## Provided passage
┄┄┄┄┄┄

AP Physics 2- 12.4 Electromagnetic Induction and Faraday’s Law- Study Notes- New Syllabus
AP Physics 2- 12.4 Electromagnetic Induction and Faraday’s Law – Study Notes
AP Physics 2- 12.4 Electromagnetic Induction and Faraday’s Law – Study Notes – per latest Syllabus.
Key Concepts:
- Magnetic Flux
- Faraday’s Law of Electromagnetic Induction
- Lenz’s law
- Electromagnetic Induction: Conducting Rod on Rails
Magnetic Flux
Magnetic flux (\( \Phi_\mathrm{B} \)) is a measure of the amount of magnetic field passing through a given surface area. It quantifies the total magnetic field lines penetrating a surface.
Formula:
\( \Phi_\mathrm{B} = \mathrm{B} \cdot \mathrm{A} \cdot \cos\theta \)

┄┄┄┄┄┄

## Input data
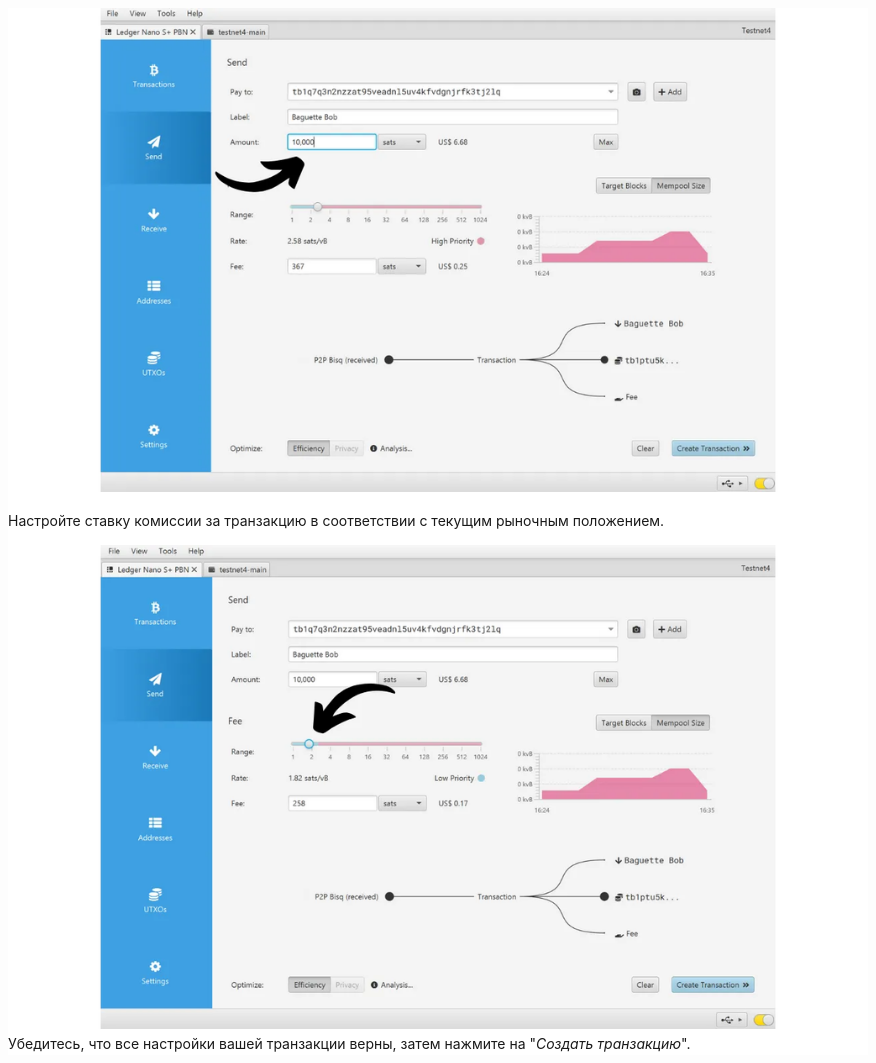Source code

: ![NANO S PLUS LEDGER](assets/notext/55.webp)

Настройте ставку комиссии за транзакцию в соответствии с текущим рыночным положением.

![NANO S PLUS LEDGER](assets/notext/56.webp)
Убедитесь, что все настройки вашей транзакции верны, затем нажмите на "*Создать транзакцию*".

┄┄┄┄┄┄

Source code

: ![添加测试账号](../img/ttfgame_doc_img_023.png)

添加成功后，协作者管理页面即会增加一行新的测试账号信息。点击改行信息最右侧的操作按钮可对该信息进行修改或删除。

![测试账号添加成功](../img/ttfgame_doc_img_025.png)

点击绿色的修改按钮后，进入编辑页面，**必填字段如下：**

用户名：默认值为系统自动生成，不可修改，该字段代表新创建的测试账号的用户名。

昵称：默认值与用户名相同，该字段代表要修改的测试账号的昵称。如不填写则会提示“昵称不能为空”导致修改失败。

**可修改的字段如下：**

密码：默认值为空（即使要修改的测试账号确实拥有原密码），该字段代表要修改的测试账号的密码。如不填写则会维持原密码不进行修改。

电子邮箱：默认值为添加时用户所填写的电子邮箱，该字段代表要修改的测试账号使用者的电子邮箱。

┄┄┄┄┄┄

## Required action
Continue the study notes on electromagnetic induction and Faraday's law, beginning immediately after the magnetic flux formula.

## Answer to this task
- \(\mathrm{B}\): Magnetic field strength (in teslas, T)
- \(\mathrm{A}\): Area of the surface (in \( \mathrm{m^2} \))
- \(\theta\): Angle between the magnetic field vector and the normal (perpendicular) to the surface
Key Concepts:
- If the magnetic field is perpendicular to the surface (\(\theta = 0^\circ\)): \(\Phi_\mathrm{B} = \mathrm{BA}\) (maximum flux)
- If the magnetic field is parallel to the surface (\(\theta = 90^\circ\)): \(\Phi_\mathrm{B} = 0\) (no flux passes through)
- Magnetic flux depends on both the strength of the field and the orientation of the surface.
Units:
- The SI unit of magnetic flux is the weber (Wb).
- 1 Wb = 1 T·m².
Relation to Faraday’s Law:
- A change in magnetic flux through a loop induces an electromotive force (emf) in the loop (basis of electromagnetic induction).
Example :
A uniform magnetic field of \(0.20 \, \mathrm{T}\) passes perpendicularly through a circular loop of radius \(0.10 \, \mathrm{m}\). Find the magnetic flux through the loop.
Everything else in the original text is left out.